Diakui, pada prinsipnya masyarakat mendukung program pembangunan bendungan Temef, sehingga bagaimanapun pemerintah harus memikirkan kehidupan masyarakat yang bakal direlokasi dari lokasi yang akan digunakan untuk pembangunan bendungan. Perhatian pemerintah, tentu akan dilakukan berdasarkan regulasi dan ketentuan yang ada sehingga perlu dilakukan pendataan yang baik.
“Sejah ini masyarakat mendukung, sehingga perlu kita pikirkan bersama masyarakat di sana kalau direlokasi bagaimana dengan kehidupan selanjutnya seperti apa. Atau masyarakat yang selama ini mengolah sawah di lahan pemerintah, kalau dihentikan karena untuk kepentingan pembangunan bendungan nanti kita buat mereka seperti apa. Ini perlu kita pertimbangkan secara matang bersaman,” papar Paulus.
Kajari TTS, Fachrizal menegaskan agar tim melakukan pendataan dengan baik agar masyarakat tidak dirugikan dalam pembebasan lahan. Selain itu, pemerintah diminta agar menghargai masyarakat yang selama ini mengolah lahan pemerintah untuk mencukupi kebutuhan hidup mereka.
“Jangan abaikan masyarakat, sehingga pembangunan dapat berjalan dengan baik,” katanya.
Tokoh masyarakat Desa Oenino, Thobias Anabanu mengatakan, pihaknya tidak menolak pembangunan bendungan Temef, melainkan mendukung karena itu untuk kebaikan masyarakat TTS. Hanya saja, ia meminta agar pemerintah menghargai masyarakat yang selama ini bermukim di lahan yang bakal dijadikan bendungan.

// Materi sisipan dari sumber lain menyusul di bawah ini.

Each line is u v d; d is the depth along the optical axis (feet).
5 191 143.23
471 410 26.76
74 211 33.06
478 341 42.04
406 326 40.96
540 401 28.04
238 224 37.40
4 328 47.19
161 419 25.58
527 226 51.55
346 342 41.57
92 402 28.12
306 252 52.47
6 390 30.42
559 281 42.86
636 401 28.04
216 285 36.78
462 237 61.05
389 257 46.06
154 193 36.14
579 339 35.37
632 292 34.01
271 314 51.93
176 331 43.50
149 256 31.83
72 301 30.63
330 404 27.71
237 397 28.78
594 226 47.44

“Kami tidak perang dengan pemerintah. Kami juga tidak tolak pemerintah. Tapi kami hanya minta agar pemerintah perhatikan kami kalau nanti kami dipindahkan dari daerah kami,” pinta Thobias.

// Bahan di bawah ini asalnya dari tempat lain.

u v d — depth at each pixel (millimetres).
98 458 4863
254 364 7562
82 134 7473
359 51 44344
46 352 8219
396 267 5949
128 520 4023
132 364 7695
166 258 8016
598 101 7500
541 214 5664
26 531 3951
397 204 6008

Sementara, Markus Teflopo, warga Desa Konbaki mengaku heran dengan klaim penerintah jika lahan yang selama ini mereka olah diklaim sebagai hutan kawasan. Padahal, kakek nenek mereka tinggal sejak tahun 1913, namun tidak ada satupun pemerintah yang mengaku jika lahan yang mereka tinggal dan olah adalah milik pemerintah. Namun ketika bendungan Temef hendak dibangun dan kawasan mereka merupakan salah satu area genangan air, tiba-tiba saja pemerintah mengklaim jika itu merupakan hutan kawasan.
“Kalau memang ini benar adanya, maka pemerintah harus sampaikan kepada masyarakat saat melakukan sosialisasi publik, sehingga jangan masyarakat yang tanya ke kami terus,” kata Markus.